После тишины лесов и полей, где бойкий крик пестрого дятла или пение жаворонка не мешает нам улавливать едва слышные звуки и шорохи, невообразимым шумом и суетой встретил меня Московский университет. Все куда-то спешили, на ходу сообщали друг другу какие-то новости, объясняли что-то, смеялись. Вот группа юных студенток-первокурсниц. Человек двадцать их сгруппировалось у какого-то объявления. Все они говорят разом, стараются перекричать друг друга, и никто не слушает, что говорит сосед. Ну что тут можно понять, разве можно в чем-нибудь разобраться? Но, вероятно, это и есть та жизнь, о которой читаешь в книгах, — дружная жизнь шумного коллектива студентов. Надо только суметь примкнуть к нему, и тогда все сразу наладится, пойдет своим чередом. Настойчивый, громкий звонок прерывает мои размышления. Толпа студентов разом отрывается от доски объявлений и, продолжая перекидываться фразами и смеяться, шумно рассаживается в просторной аудитории. Захваченный общим потоком, за ними иду и я. Стихает аудитория, начинается лекция.

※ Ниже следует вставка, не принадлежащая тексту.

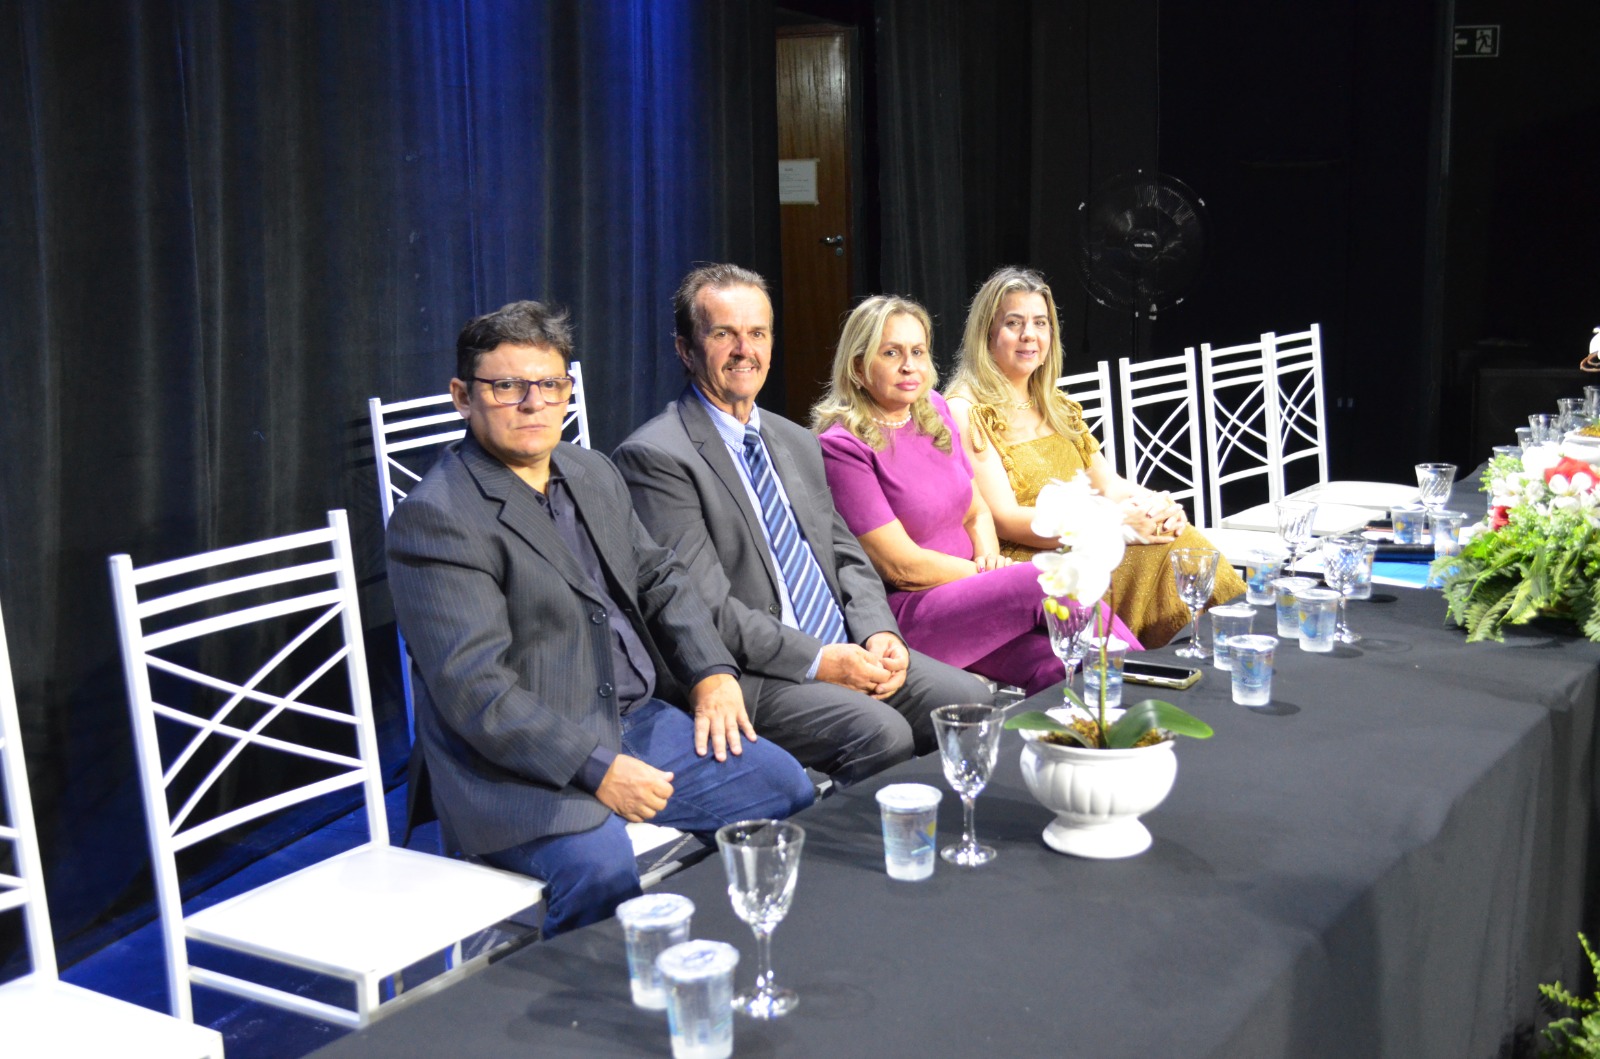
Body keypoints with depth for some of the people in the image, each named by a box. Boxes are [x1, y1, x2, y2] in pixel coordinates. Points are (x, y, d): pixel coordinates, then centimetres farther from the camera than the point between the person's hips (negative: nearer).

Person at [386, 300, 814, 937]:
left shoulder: (593, 474, 14)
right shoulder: (435, 519, -14)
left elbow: (658, 579, 22)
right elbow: (474, 689, -20)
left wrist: (712, 672, 4)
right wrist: (597, 770, -25)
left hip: (639, 720, 9)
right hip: (529, 759, -8)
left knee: (788, 787, 0)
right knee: (603, 870, -34)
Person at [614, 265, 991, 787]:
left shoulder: (798, 443, 19)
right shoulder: (654, 457, -8)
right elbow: (701, 605, -14)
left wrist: (879, 634, -2)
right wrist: (816, 660, -17)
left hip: (850, 652, 8)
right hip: (746, 674, -7)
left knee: (975, 701, -10)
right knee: (881, 732, -29)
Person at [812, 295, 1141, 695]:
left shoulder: (934, 412, 12)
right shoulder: (843, 446, -11)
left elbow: (977, 512, 18)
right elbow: (902, 565, -13)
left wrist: (990, 559, -3)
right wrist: (989, 575, -8)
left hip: (966, 595, 6)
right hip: (903, 614, -6)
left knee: (1060, 669, -23)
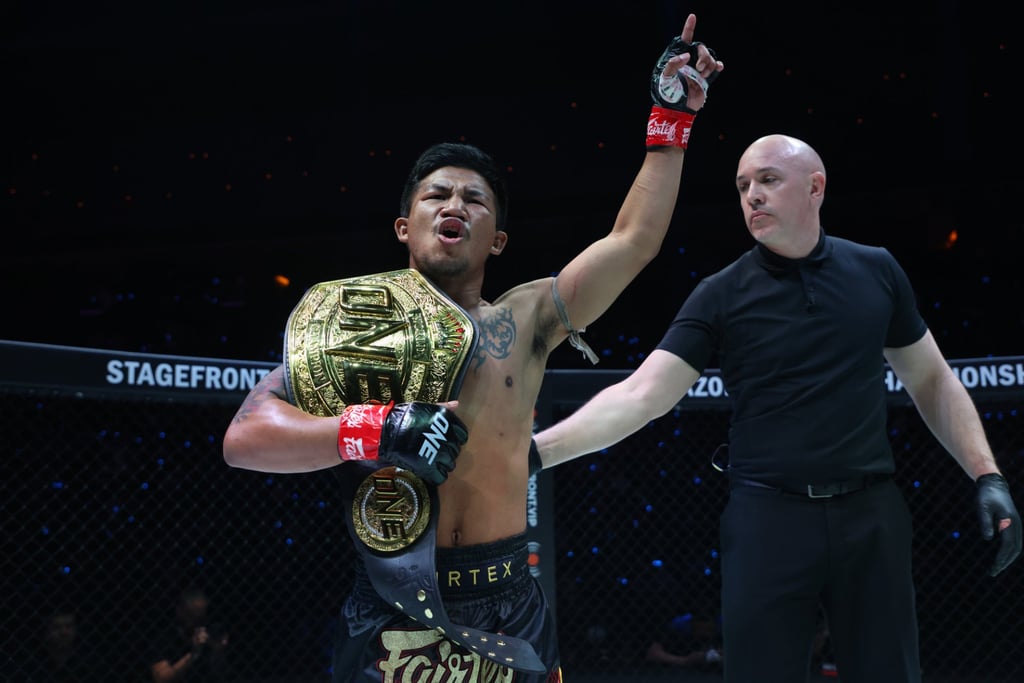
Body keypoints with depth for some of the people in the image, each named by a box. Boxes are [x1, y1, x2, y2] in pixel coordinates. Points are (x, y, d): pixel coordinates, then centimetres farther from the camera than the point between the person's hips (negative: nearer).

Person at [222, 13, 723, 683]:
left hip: (510, 614, 2)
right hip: (392, 619, -2)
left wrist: (673, 116, 7)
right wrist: (376, 429, -20)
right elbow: (245, 437, -6)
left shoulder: (525, 319, 9)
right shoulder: (349, 320, 2)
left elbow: (634, 238, 7)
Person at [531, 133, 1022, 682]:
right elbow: (640, 395, -9)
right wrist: (536, 449, -21)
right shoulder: (720, 296, -1)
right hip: (768, 516, -2)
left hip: (871, 513, 2)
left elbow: (930, 380, 15)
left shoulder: (877, 271, 6)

Попав в университет, я почувствовал себя совершенно беспомощным. Мне как-то не удавалось достаточно быстро разобраться в массе объявлений, в расписаниях лекций и практических занятий. Я часто по недоразумению посещал лекции, которые меня в сущности мало интересовали, и, напротив, не попадал на те занятия, которые были необходимы. К счастью, это продолжалось недолго. Как и другие новички, я вскоре перезнакомился со студентами-первокурсниками и завел товарищей.

Со смехом и удовольствием вспоминаю знакомство со своим другом и спутником по экспедиции Сергеем Наумовым. Это случилось в первый месяц моего пребывания в университете. «Не совсем обычный студент, — подумал я, пристально рассматривая вошедшего в аудиторию парня. — И почти наверное, судя по его костюму, — охотник». Это был высокий блондин с длинными, зачесанными назад волосами. Простая защитная косоворотка, здоровенные, с длинными голенищами охотничьи сапоги и какая-то естественная непринужденность заставили меня обратить на него внимание. «Интересно знать, охотник он или, только оригинальничая, носит костюм охотника», — подумал я, проводив его глазами, и уткнулся в свою работу.

Кончилось занятие. Я только вышел на широкий университетский двор, как большими решительными шагами ко мне подошел тот самый студент.

— Я Наумов, — отрекомендовался он, протягивая мне здоровенную руку. — Я вашего папашу знаю и вашу собаку сеттера знаю, — на выставке встретились. Давайте познакомимся.